DePoyster was an All-American college football player at the University of Wyoming. He was recruited as a wide receiver and defensive back, but he made his biggest impact as a punter and kicker. In his junior season, 1966, DePoyster set a record which has never been broken though others have equaled it. He became the first kicker in NCAA history to make three field goals of over 50 yards in one game, connecting from 54, 54 and 52 yards in an October 8, 1966, game against Utah. He also still holds several records for most field goals attempted, and was the top-rated kicker in college football in 1966.
He was a member of two Western Athletic Conference championship teams, in 1966 and 1967, both of which finished with 10–1 won-loss records. The 1967 team went undefeated in the regular season and appeared in the Sugar Bowl in New Orleans on New Year's Day. DePoyster was inducted into the University of Wyoming Athletics Hall of Fame on September 15, 2006.
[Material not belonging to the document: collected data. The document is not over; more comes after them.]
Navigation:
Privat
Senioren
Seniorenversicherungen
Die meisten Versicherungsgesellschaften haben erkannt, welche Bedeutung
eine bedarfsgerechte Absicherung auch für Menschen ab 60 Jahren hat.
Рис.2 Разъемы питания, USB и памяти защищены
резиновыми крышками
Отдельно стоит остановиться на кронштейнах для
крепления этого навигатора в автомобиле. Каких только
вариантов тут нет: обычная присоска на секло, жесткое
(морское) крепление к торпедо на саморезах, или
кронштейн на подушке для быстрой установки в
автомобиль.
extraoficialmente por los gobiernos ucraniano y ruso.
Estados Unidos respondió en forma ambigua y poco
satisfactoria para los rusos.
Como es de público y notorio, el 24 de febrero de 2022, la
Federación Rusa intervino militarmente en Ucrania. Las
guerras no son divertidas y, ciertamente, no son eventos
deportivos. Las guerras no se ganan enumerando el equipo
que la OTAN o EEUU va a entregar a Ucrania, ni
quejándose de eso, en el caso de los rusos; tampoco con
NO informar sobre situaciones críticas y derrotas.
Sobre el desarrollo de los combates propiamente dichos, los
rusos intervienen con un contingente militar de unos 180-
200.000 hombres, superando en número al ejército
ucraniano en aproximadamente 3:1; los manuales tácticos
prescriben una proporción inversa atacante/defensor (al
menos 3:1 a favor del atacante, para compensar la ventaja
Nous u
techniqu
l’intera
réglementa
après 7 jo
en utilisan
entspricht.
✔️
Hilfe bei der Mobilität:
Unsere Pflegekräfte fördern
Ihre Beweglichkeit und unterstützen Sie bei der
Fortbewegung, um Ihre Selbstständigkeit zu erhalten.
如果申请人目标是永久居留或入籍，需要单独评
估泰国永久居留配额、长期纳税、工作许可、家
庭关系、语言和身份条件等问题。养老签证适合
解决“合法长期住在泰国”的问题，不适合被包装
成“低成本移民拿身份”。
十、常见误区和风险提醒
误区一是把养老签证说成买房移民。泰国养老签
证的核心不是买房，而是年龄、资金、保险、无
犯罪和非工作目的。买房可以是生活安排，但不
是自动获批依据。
DePoyster was a second round selection (37th overall) in the 1968 Common Draft by the Detroit Lions. He played in all fourteen games that season, as both a punter and placekicker, then served in the U.S. Army for two years.[1] During the season, he was signed as a free agent by the Oakland Raiders after the team cut veteran Mike Eischeid. DePoyster appeared in the last 12 games of the 1971 season as well as the entirety of the 1972 season. He was strictly a punter and kickoff specialist: future Hall of Famer George Blanda handled the field goals and extra points. In 1973, the Raiders drafted another future Hall of Famer, Ray Guy (who was the first pure punter ever taken in the first round of the NFL draft). DePoyster retired from football to raise a family and to work in the homebuilding and oil industries.[1]
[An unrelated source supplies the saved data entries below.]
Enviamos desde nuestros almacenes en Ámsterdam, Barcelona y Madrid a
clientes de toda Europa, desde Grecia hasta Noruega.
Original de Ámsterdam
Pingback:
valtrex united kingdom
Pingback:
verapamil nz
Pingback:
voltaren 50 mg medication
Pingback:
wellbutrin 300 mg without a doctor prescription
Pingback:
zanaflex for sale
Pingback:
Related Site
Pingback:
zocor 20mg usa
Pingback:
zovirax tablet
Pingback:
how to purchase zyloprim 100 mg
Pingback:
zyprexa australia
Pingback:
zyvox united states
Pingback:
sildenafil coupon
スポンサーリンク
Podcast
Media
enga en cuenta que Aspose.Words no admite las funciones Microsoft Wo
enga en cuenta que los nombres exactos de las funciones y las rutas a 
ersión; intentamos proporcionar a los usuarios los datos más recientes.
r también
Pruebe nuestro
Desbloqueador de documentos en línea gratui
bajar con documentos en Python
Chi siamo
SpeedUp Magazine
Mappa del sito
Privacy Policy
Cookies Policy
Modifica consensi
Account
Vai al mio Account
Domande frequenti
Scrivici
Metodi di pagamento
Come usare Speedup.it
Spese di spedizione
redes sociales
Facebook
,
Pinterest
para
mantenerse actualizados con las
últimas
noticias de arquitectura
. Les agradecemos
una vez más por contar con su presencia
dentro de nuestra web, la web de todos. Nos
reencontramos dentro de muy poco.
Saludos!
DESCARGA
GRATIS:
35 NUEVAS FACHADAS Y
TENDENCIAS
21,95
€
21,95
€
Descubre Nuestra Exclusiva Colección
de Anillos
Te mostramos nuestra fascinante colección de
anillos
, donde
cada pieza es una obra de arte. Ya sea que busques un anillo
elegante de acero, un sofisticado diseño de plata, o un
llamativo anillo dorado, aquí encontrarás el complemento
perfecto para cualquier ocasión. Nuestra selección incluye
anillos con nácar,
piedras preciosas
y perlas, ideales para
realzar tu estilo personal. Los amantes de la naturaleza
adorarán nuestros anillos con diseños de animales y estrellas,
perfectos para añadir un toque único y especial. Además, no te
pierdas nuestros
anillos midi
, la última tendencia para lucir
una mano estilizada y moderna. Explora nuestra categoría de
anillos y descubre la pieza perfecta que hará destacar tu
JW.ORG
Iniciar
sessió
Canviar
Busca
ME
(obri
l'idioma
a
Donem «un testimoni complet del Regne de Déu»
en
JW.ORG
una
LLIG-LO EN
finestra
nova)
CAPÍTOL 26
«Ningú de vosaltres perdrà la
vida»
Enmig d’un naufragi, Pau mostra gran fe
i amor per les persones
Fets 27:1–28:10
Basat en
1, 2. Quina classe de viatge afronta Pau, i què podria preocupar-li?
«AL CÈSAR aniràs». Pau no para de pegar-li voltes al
DePoyster is often erroneously cited in various internet sources as having kicked the shortest punt in NFL history, supposedly either 10 or 11 yards long. (The shortest punt ever was actually negative-7 yards by Sean Landeta of the New York Giants in the 1985 playoffs (returned five yards for a touchdown),[2] and there have been at least two 1-yard punts.) Although he was a good punter, he became nationally infamous in 1972 for a botched punt against the Chicago Bears which made him the butt of a joke on the Tonight Show with Johnny Carson. DePoyster told a newspaper interviewer in 2008: "We were playing in Oakland and the water was about a foot above my shoes. I punted from my own end zone and the ball went about ten yards and the guy returned it for a touchdown. I think they replayed that about three times on Johnny Carson's show. I didn't think an old Nebraska guy would do that to me."[1]
In his book One Knee Equals Two Feet, former Raiders head coach John Madden contrasted Guy's "great hands" with DePoyster's. "Jerry DePoster drove me crazy," Madden wrote. "He seldom caught the snap cleanly. He would bobble it or it would bounce off his chest. Every punt got to be an adventure."